- EXERCISE DETAILS:
Scan the entries below, and for each line that includes the word "have", make a copy.

- DATA EXTRACT:
================================

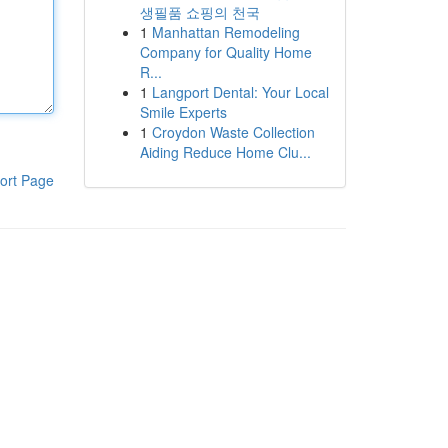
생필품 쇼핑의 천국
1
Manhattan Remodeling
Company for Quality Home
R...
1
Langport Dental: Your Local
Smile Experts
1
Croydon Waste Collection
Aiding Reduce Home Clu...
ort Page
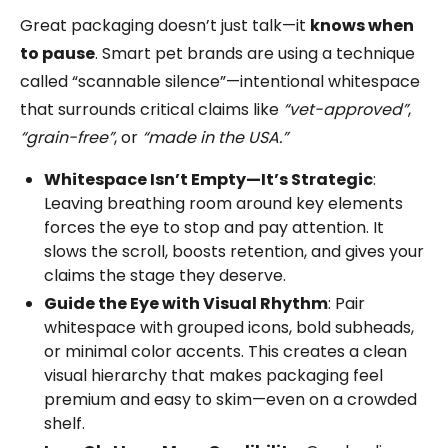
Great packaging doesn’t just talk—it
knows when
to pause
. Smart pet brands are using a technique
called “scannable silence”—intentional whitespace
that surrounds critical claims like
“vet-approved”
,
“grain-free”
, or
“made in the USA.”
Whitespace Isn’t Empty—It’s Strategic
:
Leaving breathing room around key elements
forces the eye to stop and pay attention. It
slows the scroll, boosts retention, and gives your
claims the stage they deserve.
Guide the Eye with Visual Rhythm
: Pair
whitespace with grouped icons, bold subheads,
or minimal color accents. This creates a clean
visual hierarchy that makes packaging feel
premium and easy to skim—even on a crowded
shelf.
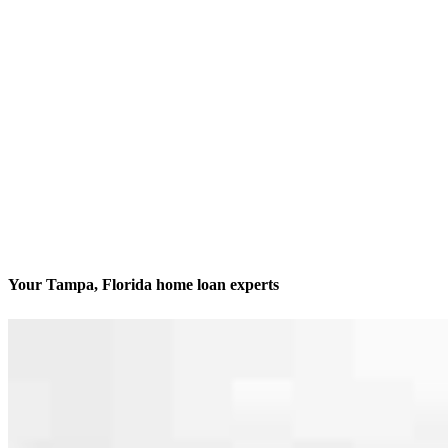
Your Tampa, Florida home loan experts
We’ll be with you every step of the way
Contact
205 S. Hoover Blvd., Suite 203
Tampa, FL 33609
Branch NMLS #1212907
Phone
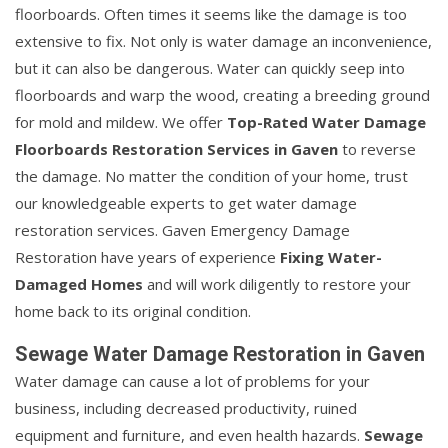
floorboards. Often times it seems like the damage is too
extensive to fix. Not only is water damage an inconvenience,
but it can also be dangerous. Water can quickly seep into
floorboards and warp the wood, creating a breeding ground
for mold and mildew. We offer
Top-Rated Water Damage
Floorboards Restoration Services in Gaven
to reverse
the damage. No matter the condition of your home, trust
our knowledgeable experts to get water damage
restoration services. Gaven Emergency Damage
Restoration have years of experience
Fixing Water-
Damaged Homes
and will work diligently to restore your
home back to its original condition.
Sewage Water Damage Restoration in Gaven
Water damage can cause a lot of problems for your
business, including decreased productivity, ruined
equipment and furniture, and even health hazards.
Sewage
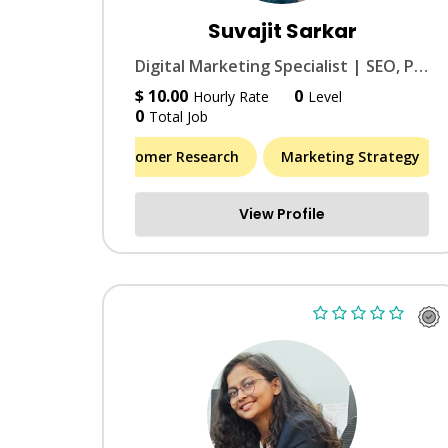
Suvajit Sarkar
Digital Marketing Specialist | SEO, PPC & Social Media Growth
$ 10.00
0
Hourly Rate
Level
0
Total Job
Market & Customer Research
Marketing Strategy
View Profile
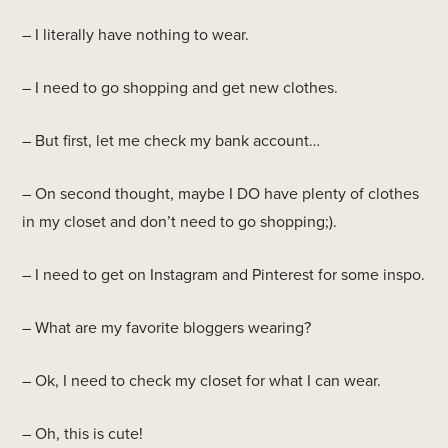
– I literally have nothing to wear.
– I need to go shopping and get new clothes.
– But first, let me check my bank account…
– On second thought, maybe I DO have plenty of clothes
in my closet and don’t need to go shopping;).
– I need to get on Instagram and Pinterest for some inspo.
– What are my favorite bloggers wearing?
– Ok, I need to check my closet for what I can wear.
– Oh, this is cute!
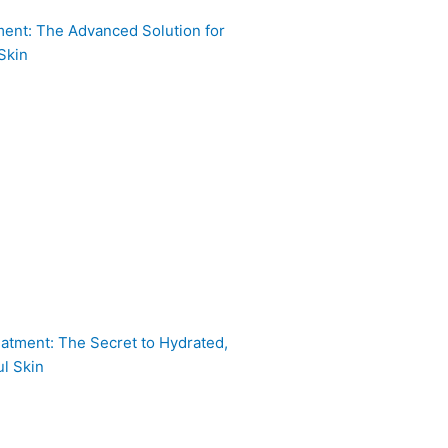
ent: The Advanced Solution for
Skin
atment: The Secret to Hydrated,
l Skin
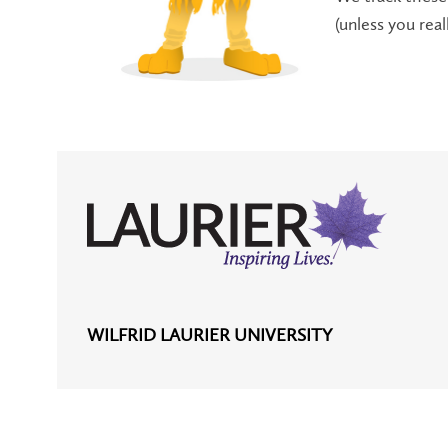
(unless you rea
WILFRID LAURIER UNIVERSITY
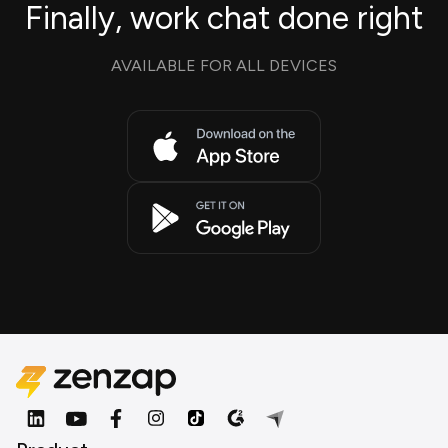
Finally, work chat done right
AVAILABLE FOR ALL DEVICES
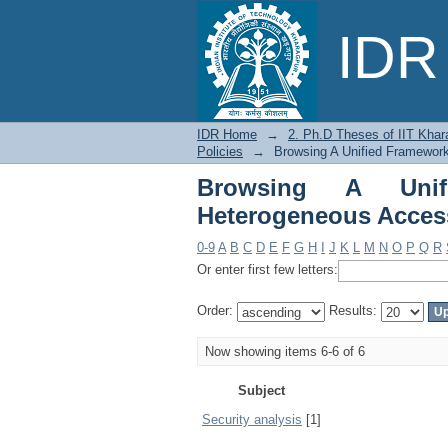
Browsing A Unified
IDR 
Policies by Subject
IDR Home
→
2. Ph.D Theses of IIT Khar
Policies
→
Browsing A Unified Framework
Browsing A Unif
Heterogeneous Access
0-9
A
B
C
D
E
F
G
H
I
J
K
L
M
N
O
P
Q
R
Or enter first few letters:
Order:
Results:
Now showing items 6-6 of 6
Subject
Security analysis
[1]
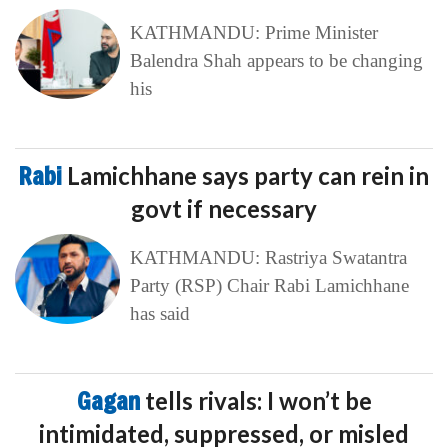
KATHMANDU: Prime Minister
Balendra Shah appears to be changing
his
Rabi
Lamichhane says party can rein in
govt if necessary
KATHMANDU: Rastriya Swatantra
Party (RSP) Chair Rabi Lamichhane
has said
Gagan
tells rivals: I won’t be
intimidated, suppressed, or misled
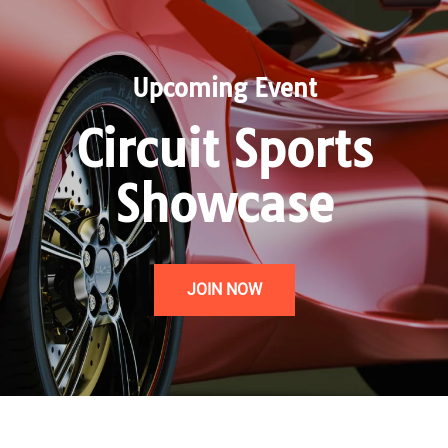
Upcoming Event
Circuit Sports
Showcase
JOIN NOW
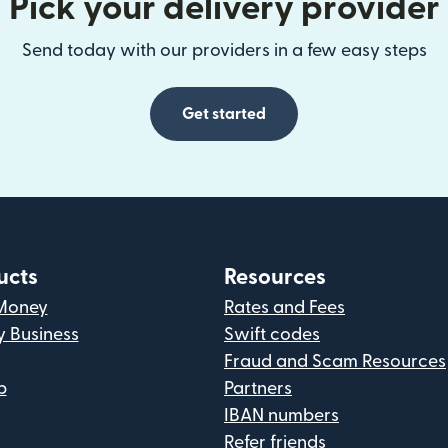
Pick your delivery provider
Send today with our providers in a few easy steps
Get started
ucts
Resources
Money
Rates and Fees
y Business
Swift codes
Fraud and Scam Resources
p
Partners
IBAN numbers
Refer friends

================================

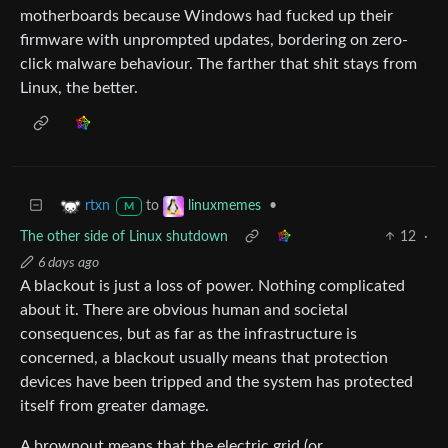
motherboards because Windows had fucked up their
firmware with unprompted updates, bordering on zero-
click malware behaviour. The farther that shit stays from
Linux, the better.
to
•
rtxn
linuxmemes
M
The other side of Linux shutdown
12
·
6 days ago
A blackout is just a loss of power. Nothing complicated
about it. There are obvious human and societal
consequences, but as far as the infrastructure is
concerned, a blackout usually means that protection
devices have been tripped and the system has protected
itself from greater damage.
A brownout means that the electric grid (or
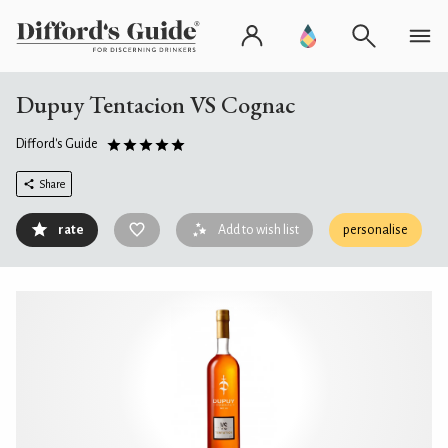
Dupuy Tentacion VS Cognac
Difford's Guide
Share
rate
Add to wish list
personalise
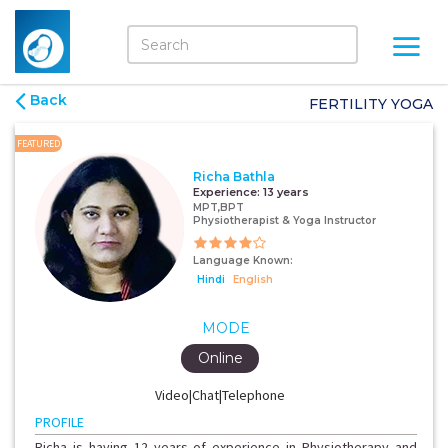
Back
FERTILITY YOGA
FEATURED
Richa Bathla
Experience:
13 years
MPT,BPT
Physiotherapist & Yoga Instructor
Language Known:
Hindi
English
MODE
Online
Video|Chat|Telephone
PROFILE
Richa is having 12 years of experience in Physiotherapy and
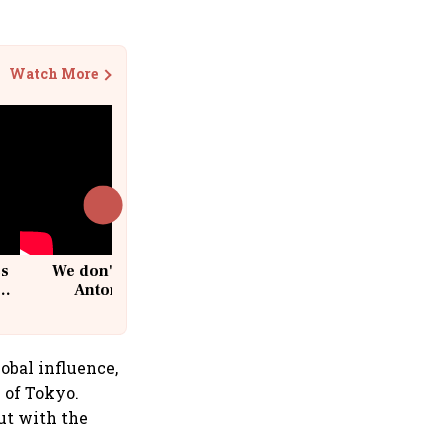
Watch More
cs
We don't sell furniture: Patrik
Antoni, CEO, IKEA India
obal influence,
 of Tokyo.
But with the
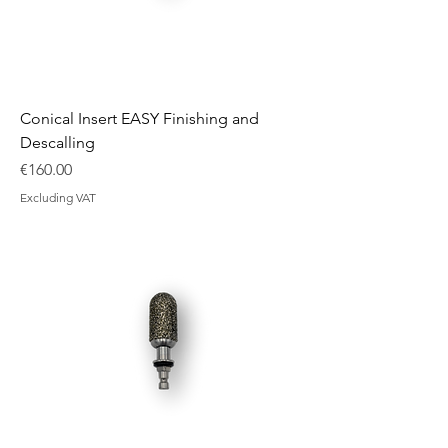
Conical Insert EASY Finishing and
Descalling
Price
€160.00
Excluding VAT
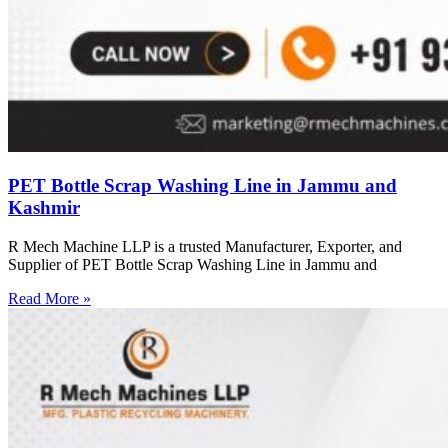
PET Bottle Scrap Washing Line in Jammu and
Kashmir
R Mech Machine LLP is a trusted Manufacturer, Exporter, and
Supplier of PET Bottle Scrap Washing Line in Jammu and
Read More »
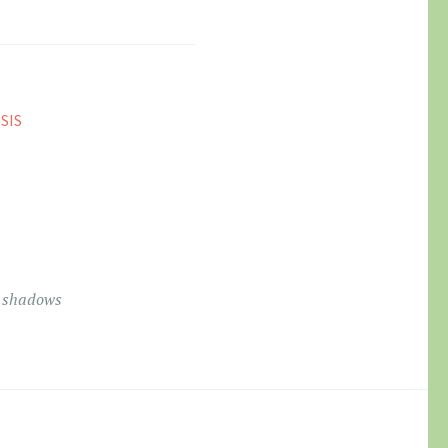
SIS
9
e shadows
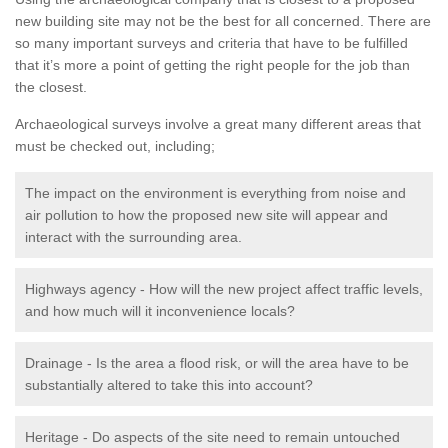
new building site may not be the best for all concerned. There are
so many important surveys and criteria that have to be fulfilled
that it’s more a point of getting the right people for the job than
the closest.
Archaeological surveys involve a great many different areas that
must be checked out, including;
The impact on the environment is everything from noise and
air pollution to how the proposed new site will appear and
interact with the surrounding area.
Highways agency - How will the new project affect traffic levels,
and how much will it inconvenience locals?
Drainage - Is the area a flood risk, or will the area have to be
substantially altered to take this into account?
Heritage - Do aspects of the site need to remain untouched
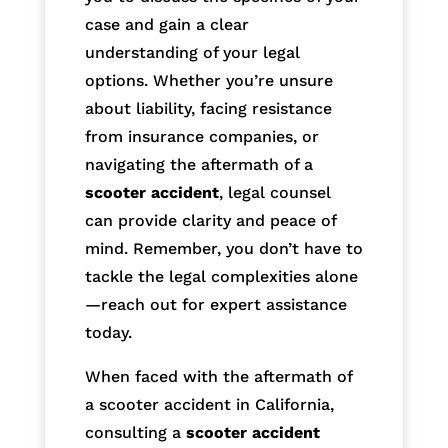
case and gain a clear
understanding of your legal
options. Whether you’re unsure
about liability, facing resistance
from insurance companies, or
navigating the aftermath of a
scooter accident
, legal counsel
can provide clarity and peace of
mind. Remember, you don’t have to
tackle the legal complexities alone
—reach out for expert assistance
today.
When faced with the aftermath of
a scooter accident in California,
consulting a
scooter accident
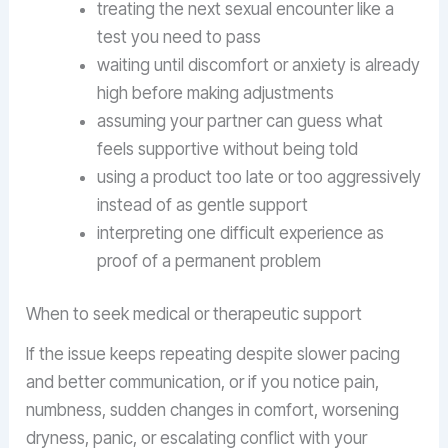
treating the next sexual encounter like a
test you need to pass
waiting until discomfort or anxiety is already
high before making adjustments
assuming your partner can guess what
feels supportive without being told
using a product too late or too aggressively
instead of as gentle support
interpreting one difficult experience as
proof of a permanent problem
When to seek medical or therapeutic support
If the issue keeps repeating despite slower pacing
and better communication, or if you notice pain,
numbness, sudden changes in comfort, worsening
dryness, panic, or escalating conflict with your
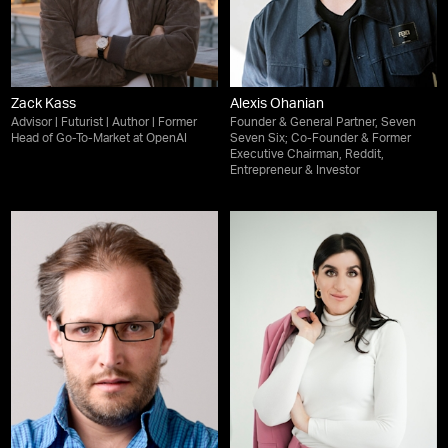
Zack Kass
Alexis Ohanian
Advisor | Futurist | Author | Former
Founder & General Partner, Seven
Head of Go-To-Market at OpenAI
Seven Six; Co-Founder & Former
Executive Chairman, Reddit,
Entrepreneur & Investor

================================

- RESULT BELOW:
Restoration have years of experience
– I literally have nothing to wear.
– On second thought, maybe I DO have plenty of clothes
devices have been tripped and the system has protected
so many important surveys and criteria that have to be fulfilled
Drainage - Is the area a flood risk, or will the area have to be
mind. Remember, you don’t have to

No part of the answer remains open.